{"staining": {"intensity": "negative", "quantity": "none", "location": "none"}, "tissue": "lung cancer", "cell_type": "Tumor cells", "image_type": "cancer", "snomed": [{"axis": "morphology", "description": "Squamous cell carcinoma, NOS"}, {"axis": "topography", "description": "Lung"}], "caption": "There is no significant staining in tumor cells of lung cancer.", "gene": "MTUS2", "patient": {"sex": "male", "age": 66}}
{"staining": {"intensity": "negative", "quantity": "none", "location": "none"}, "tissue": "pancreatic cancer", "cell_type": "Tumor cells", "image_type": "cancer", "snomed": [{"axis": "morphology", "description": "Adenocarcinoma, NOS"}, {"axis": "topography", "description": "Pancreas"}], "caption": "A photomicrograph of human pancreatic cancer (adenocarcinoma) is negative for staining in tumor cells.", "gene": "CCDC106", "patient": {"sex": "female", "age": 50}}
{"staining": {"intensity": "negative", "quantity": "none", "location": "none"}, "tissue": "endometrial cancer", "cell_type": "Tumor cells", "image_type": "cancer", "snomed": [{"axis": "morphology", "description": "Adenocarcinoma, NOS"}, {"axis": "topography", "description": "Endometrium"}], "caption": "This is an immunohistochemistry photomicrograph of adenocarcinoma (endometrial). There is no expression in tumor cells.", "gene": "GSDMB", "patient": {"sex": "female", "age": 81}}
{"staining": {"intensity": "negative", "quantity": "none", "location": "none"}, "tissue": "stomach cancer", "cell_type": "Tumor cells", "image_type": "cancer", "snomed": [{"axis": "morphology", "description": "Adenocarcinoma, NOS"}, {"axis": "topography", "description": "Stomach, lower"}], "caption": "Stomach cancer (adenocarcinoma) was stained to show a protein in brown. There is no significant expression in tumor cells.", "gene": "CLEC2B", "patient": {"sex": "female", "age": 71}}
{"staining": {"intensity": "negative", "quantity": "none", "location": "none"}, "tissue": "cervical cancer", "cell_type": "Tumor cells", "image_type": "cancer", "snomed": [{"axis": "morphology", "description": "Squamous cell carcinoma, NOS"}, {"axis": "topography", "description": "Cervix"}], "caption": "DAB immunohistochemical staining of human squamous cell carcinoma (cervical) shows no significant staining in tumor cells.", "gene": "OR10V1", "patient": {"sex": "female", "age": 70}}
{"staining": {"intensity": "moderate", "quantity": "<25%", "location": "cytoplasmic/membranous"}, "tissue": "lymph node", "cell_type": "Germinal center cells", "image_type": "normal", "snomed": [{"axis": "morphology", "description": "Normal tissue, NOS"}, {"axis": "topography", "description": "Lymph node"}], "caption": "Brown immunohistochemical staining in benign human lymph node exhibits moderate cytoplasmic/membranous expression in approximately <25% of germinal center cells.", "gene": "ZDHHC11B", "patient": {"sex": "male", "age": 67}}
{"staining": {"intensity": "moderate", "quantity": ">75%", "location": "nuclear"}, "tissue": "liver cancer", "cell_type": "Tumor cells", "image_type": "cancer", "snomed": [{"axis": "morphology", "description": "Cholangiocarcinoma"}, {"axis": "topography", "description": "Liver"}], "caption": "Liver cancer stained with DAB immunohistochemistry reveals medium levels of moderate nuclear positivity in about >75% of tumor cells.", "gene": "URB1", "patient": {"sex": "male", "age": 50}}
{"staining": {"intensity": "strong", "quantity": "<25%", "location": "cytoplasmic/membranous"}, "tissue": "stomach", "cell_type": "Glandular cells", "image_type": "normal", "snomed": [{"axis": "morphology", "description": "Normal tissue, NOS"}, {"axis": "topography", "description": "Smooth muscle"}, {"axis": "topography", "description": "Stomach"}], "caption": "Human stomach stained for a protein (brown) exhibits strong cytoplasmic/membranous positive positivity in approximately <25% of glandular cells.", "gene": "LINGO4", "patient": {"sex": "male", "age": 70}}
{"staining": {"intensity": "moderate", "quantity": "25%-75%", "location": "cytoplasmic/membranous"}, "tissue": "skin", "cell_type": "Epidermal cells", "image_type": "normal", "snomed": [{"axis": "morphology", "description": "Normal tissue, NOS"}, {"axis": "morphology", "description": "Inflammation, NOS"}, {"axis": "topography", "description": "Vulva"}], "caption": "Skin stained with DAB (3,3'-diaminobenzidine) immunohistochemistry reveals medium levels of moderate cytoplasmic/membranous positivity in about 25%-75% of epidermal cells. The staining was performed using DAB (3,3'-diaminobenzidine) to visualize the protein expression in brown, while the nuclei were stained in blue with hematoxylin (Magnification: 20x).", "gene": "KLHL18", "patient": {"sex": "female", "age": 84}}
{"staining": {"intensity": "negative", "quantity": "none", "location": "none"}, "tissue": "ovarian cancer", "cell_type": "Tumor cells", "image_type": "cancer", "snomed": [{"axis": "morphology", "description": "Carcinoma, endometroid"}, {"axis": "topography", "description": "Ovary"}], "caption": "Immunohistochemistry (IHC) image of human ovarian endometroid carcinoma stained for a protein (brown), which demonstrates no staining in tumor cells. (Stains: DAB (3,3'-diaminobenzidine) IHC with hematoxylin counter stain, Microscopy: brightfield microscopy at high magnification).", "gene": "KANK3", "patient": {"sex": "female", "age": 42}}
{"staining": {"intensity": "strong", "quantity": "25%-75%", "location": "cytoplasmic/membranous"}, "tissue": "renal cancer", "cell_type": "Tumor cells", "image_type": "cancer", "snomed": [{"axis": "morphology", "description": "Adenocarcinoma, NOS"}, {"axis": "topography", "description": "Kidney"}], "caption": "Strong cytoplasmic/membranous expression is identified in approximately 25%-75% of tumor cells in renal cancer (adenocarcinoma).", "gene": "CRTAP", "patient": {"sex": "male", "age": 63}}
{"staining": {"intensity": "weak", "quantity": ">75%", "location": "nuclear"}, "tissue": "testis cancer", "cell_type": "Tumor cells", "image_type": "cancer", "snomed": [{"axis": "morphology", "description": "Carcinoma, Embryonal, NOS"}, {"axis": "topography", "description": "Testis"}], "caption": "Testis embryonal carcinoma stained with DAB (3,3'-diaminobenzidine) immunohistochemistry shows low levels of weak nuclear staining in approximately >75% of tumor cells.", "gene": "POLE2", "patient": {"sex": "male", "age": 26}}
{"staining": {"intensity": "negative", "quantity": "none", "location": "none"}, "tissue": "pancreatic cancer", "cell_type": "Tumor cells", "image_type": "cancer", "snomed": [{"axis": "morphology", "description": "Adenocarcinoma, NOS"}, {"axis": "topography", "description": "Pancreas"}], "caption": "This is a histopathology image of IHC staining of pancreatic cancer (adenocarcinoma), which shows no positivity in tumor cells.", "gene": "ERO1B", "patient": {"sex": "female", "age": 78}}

- ASSIGNED TASK -
Check each line of the material for the string "nuclear", then state how many lines have it and nothing more.

- FINISHED EXERCISE -
2